The articles from one to forty-five, inclusive, were then read and
adopted. On the reading of the forty-sixth, Mr. Reynolds moved to
strike out the same. Reynolds spoke in favor, and Brown, Munroe, Owen
Brown, Delany, Realf, Kinnard and Kagi against. The question was then
taken and lost, there being but one vote in the affirmative. The
article was then adopted.
The forty-seventh and forty-eighth articles, with the schedule, were
then adopted in the same manner. It was then moved by Mr. Delany that
the title and preamble stand as read. Carried.
On motion of Mr. Kagi, the Constitution, as a whole, was then
unanimously adopted.
The Convention then, at half-past one o’clock, P. M., adjourned, on
motion of Mr. Jackson, till three o’clock.
* * * * *
THREE O’CLOCK, P. M. Journal read and approved.
On motion of Mr. Delany, it was then ordered that those approving of
the Constitution as adopted sign the same; whereupon the names of all
the members were appended.
After congratulatory remarks by Messrs. Kinnard and Delany, the
Convention, on motion of Mr. Whipple, adjourned at three and
three-quarters o’clock.
J. H. KAGI, _Secretary of the Convention_.
The above is a journal of the Provisional Constitutional Convention
held at Chatham, Canada West, May 8, 1858, as herein stated.
* * * * *
CHATHAM, (Canada West,) Saturday, May 8, 1858.
SIX, P. M. In accordance with, and obedience to, the provisions of the
schedule to the Constitution for the proscribed and oppressed people
“of the United States of America,” to-day adopted at this place, a
Convention was called by the President of the Convention framing
that instrument, and met at the above-named hour, for the purpose of
electing officers to fill the offices specially established and named
by said Constitution.
The Convention was called to order by Mr. M. R. Delany, upon whose
nomination, Mr. Wm. C. Munroe was chosen President, and Mr. J. H.
Kagi, Secretary.
A Committee, consisting of Messrs. Whipple, Kagi, Bell, Cook and
Munroe, was then chosen to select candidates for the various offices
to be filled, for the consideration of the Convention.
On reporting progress, and asking leave to sit again, the request was
refused, and Committee discharged.
On motion of Mr. Bell, the Convention then went into the election of
officers, in the following manner and order:--
Mr. Whipple nominated John Brown for Commander-in-Chief, who, on the
seconding of Mr. Delany, was elected by acclamation.
Mr. Realf nominated J. H. Kagi for Secretary of War, who was elected
in the same manner.
On motion of Mr.
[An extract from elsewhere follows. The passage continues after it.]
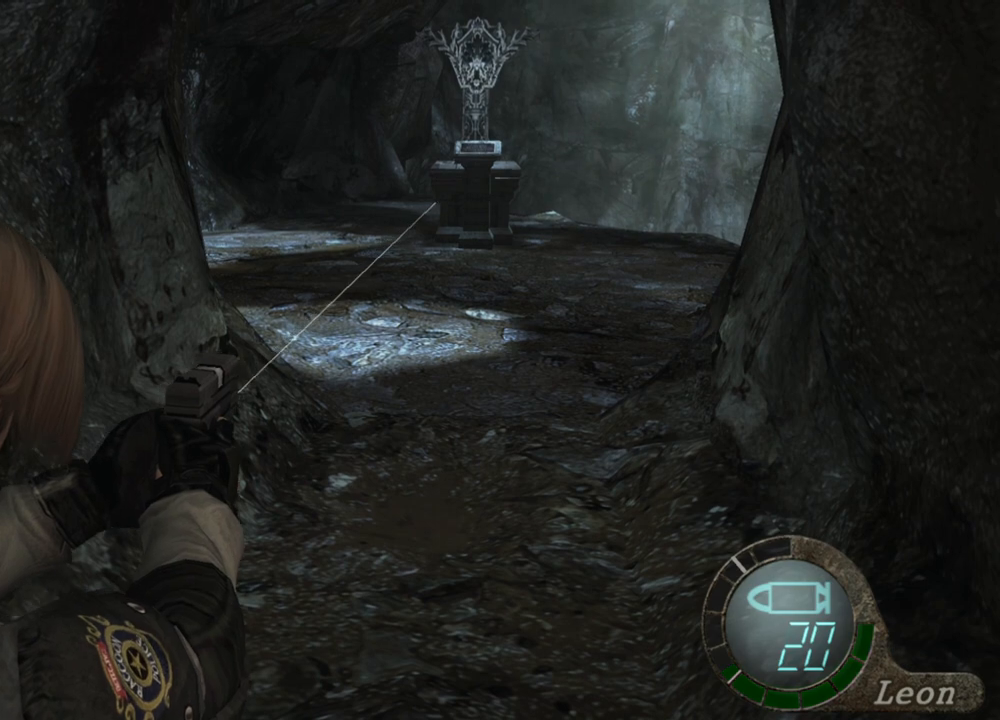
{"keys": [], "mouse": ["right"], "events": []}
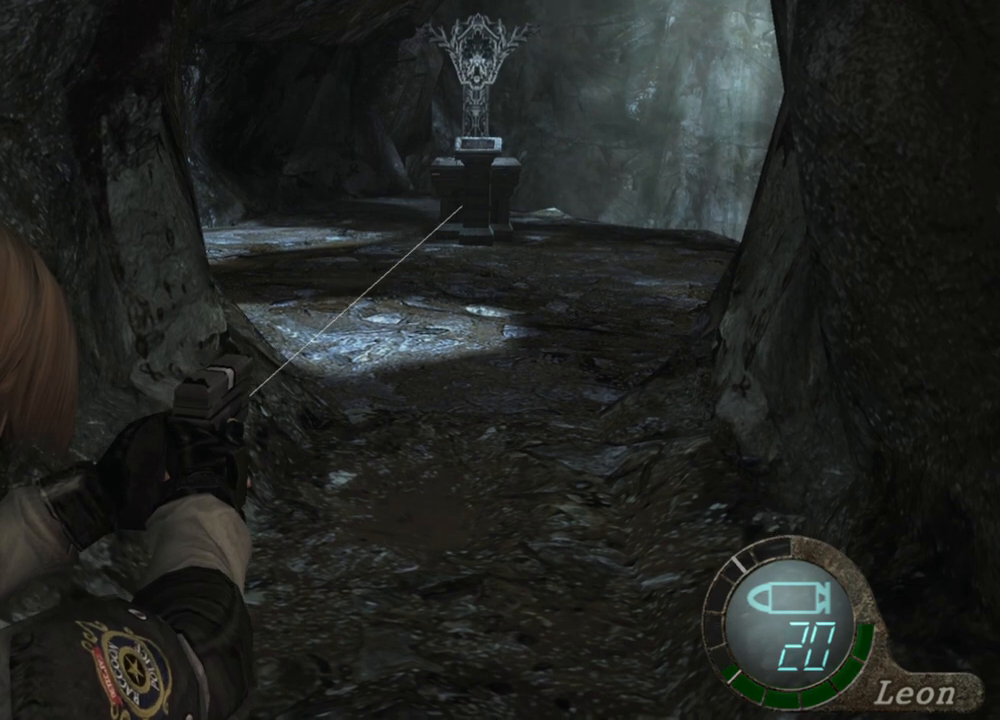
{"keys": [], "mouse": ["right"], "events": []}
Brown, the Convention then adjourned to 9, A. M., on
Monday, the 10th.
* * * * *
MONDAY, May 10, 1858--9, A. M. The proceedings of the Convention on
Saturday were read and approved.
The President announced that the business before the Convention was
the further election of officers.
Mr. Whipple nominated Thomas M. Kinnard for President. In a speech of
some length, Mr. Kinnard declined.
Mr. Anderson nominated J. W. Loguen for the same office. The
nomination was afterwards withdrawn, Mr. Loguen not being present, and
it being announced that he would not serve if elected.
Mr. Brown then moved to postpone the election of President for the
present. Carried.
The Convention then went into the election of members of Congress.
Messrs. A. M. Ellsworth and Osborn Anderson were elected.
After which, the Convention went into the election of Secretary of
State, to which office Richard Realf was chosen.
Whereupon the Convention adjourned to half-past two, P. M.
2 1-2, P. M. Convention again assembled, and went into a balloting for
the election of Treasurer and Secretary of the Treasury. Owen Brown
was elected as the former, and George B. Gill as the latter.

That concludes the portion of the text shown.